Are longer operative times total laparoscopic hysterectomy associated with decreased benefits compared to total abdominal hysterectomy?


      To determine whether there is an operative time limit above which the benefits of total laparoscopic hysterectomy, TLH, for benign conditions are diminished when compared to shorter lengths for abdominal hysterectomy, TAH.

      Materials and Methods

      Utilizing targeted hysterectomy data from the National Surgical Quality Improvement Project we identified patients who underwent either TLH or TAH between the years 2015-2018 using CPT codes. Women with a diagnosis of or undergoing procedures for malignancy, prolapse or incontinence, or non-gynecologic conditions, undergoing vaginal or supracervical hysterectomy by any approach were excluded. The primary outcomes of interest were any postoperative adverse event, and length of stay (LOS) were analyzed using generalized linear models; LOS was analyzed via logistic regression and risk of any complication with a negative binomial model. The models controlled for demographic data, co-morbidities, and hysterectomy-specific information such as uterine weight, presence of endometriosis and pelvic inflammatory disease at the time of surgery. Missing data were addressed using multiple imputation analysis. The interaction between operative time and route of surgery was included as a covariate in each model. Given the potential risk for selection bias, secondary models were constructed utilizing propensity score matching to adjust for likelihood of undergoing either route of surgery preoperative characteristics.

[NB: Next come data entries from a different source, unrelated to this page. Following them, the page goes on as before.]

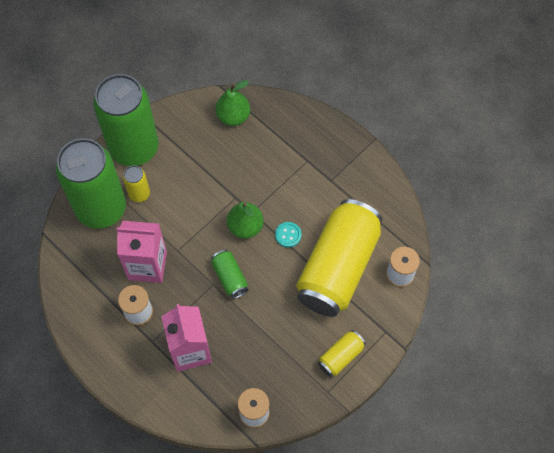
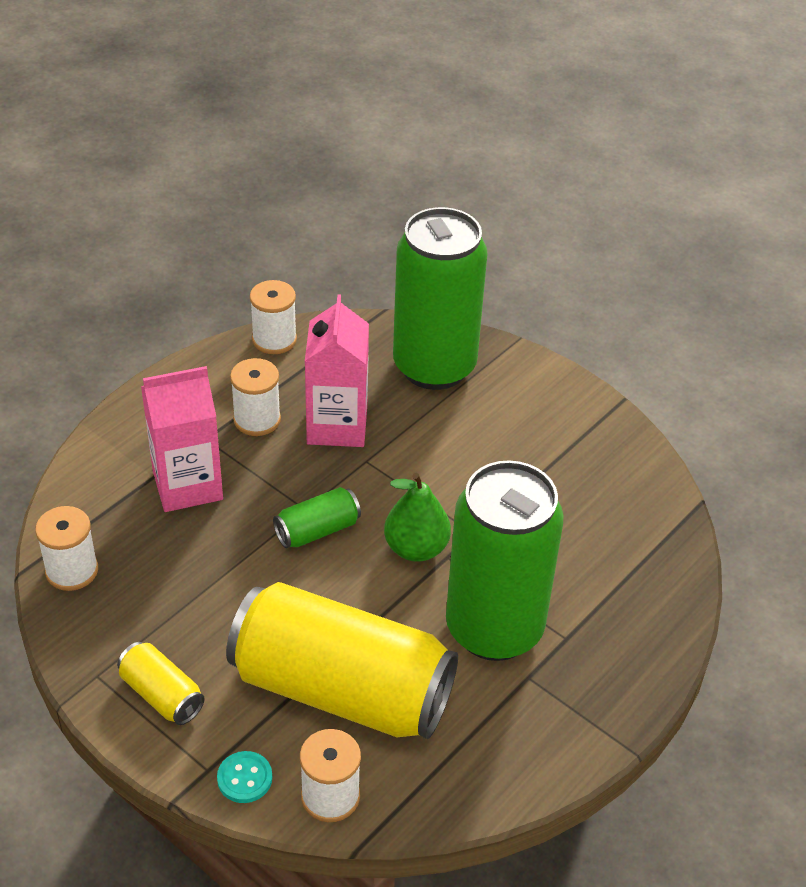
camera: 85 degrees right, 20 degrees down
green can [93,74,158,166] -> green can moved to [446,460,564,661]
yellow can [123,165,150,202] -> none
green pear [215,80,250,126] -> none
turquoise button [275,222,302,248] -> turquoise button moved to [217,751,272,803]
none -> white spool [250,280,297,354]

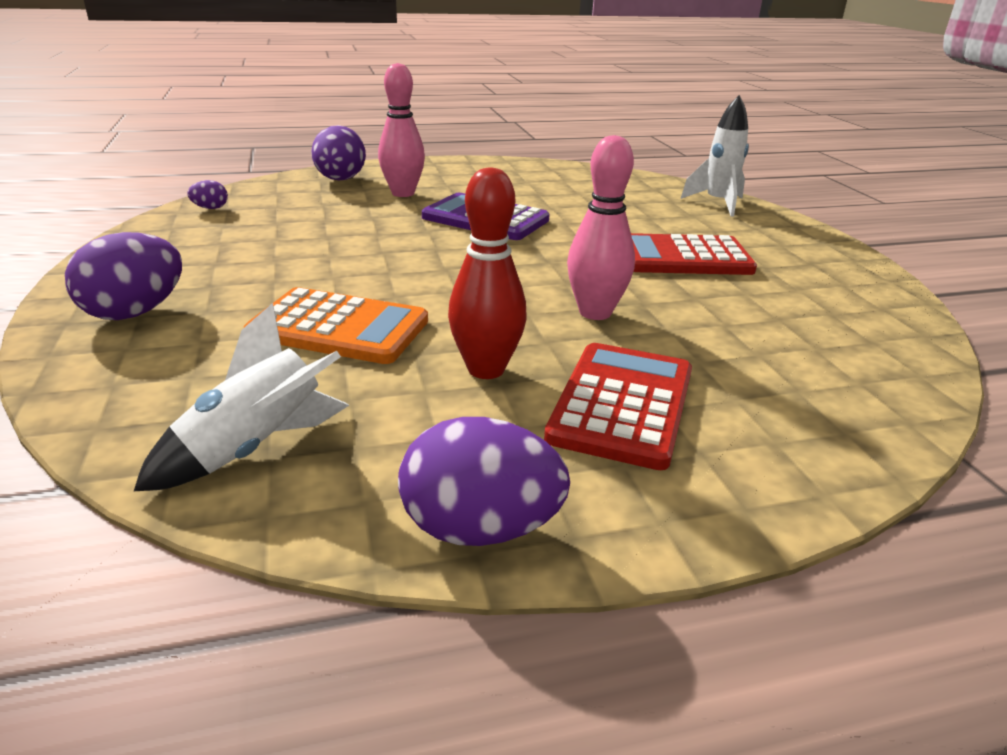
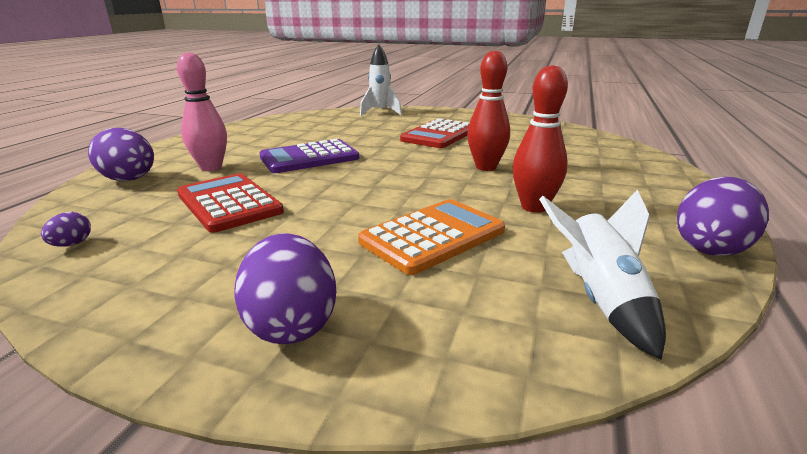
camera: 55 degrees left, 5 degrees down
red calculator [544,343,692,470] -> red calculator moved to [177,173,284,233]
pink bowling pin [567,135,635,320] -> red bowling pin [467,50,510,171]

      A total 82,132 TLH and 40,974 TAH met criteria for analysis. The mean operating time was similar for both routes, 129±60 minutes for TLH and 129± 64 minutes for TAH, p=0.45. The complication rate was higher for TAH than TLH (16.6% vs 7.7%, p<0.001); and the median length of stay was longer for TAH (2, IQR: 2-3, days vs 1 ,IQR: 0-1, days, p<0.001). After adjusting for confounders, the variables most strongly associated with complications were a preoperative transfusion (aOR=2.37, 95%CI: 2.03-2.76), TAH (aOR=2.14, 95%CI: 1.92-2.39), greater than 10% weight loss within 6 months, and operating time (aOR=1.44 per hour of surgery, 95%CI: 1.41-1.49). Based on this analysis, there was no time point at which TAH would be more advantageous than TLH (Figure 1), and this held true for the propensity score adjusted cohort. For longer LOS, the strongest predictor was undergoing TAH (aOR=3.06, 95%CI: 2.99-3.14). Based on this model, as long as the operating time was shorter than 25.5 hours, LOS after TLH will always be shorter than after TAH after adjusting for all meaningful confounders, (Figure 2); this also held true in the propensity score matched cohort.


      Based on this analysis, there is no reasonable duration of surgery at which TLH is associated with a higher rate of complications or longer length of stay compared to TAH.